As for the nuts and bolts of the laser hair removal practice, a laser aesthetician, nurse, or technician actually fires our laser depending on availability. We have compensated laser technicians in multiple different ways: sometimes with a higher salary and no bonus; other times with a lower salary, but a bonus based on productivity. When we were paying off the lease on the laser hair removal machine, we made it so that we would bonus the technician only if they earned more than the lease payment for the month in treatments (approximately $5,000, bonused at 10 percent over that rate). Whatever you do in regard to your laser hair removal business, expect that you will spend around $100,000 for a new machine and your yearly costs will run approximately $2,000 for upkeep if you don't have a service contract. Remember that you will need two machines if you want to treat light and dark skin types (1064nm and 755nm), unless your laser company has both wavelengths in one device. When purchasing a new laser, do your best to negotiate for a longer service contract. I've financed lasers in the past but am no longer willing to finance, so if I can't afford the machine, I don't purchase it. Your laser can and will go down. I don't have a service contract, so each time it goes down I pay for the service. Once a year I pay to have the machines evaluated to assure they are properly working.

Marketing and Engagement

We have tried all kinds of advertising to grow our laser hair removal business: magazines, certificates at charity events, Tweets, Facebook posts, Instagram, Periscope, Pinterest, YouTube videos, word of mouth, Google Ad Words, and VIP discount cards. I can't point to any one thing that worked better than anything else. I can tell you that we made the same amount when we spent $20,000/year on advertising that we did when we spent $10,000/year. The more I do as a business owner, the more I realize luck and timing make a huge difference in the bottom line. I'm not sure exactly what works to get people in the door, but I can tell you what does not work: Lowering your prices in an effort to gain business. For the most part people don't know the price of any product or service. An example of our pricing is $75 for an upper lip and $150 for a bilateral axilla laser hair removal treatment. Offering a discount for a package of treatments seems to be a winner, especially since we let people know that on average it takes six treatments to remove almost all of the hair. We sell packages at a 10 percent discount for three and 20 percent discount for six. Pricing isn't the issue. Awareness of the service offering is the issue.
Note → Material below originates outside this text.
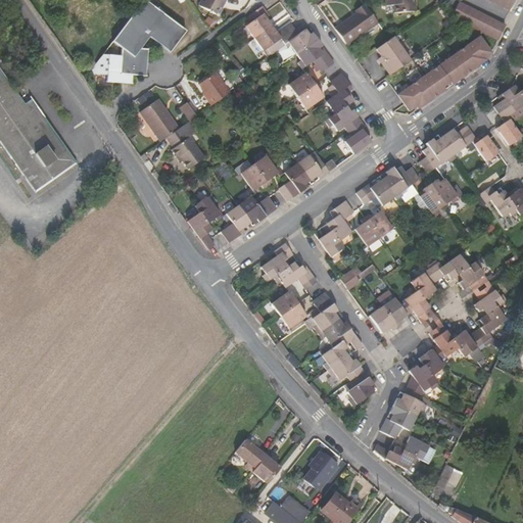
[(91,67),(95,74),(105,75),(104,81),(131,84),(132,75),(133,68),(145,69),(146,65),(147,62),(148,49),(141,48),(145,43),(149,37),(170,52),(186,32),(142,0),(128,18),(110,42),(119,48),(117,57),(101,55),(91,67)]
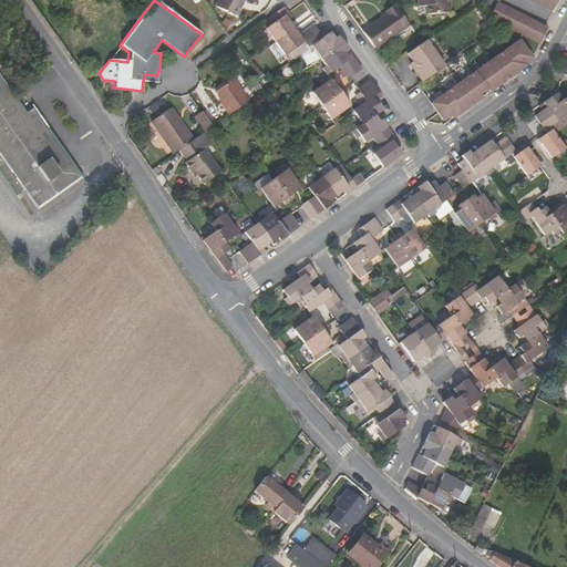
[(216,0),(213,8),(232,17),(238,3),(241,4),(243,0),(216,0)]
We have a post-laser kit available for purchase that includes a wash, 1% hydrocortisone and a sunscreen. It's not a huge moneymaker, but it is nice for patients to have a known product to apply to their skin to achieve a maximal result. Laser hair removal patients may be interested in other services, and the aesthetician is encouraged to ask the patient if they would like a Visia imaging study to better evaluate their facial skin. Once a photo is taken, they are asked if they would like to try a peel, microdermabrasion or other cosmetic service or product. You have to ask for the sale: “Would you like to add a lip treatment to your axillary laser hair removal service?”

Remember that hope is not a strategy; If you don't have a plan to get people through the door and to have them obtain services while in your office, then don't purchase a laser—lest you have a $100,000 doorstop.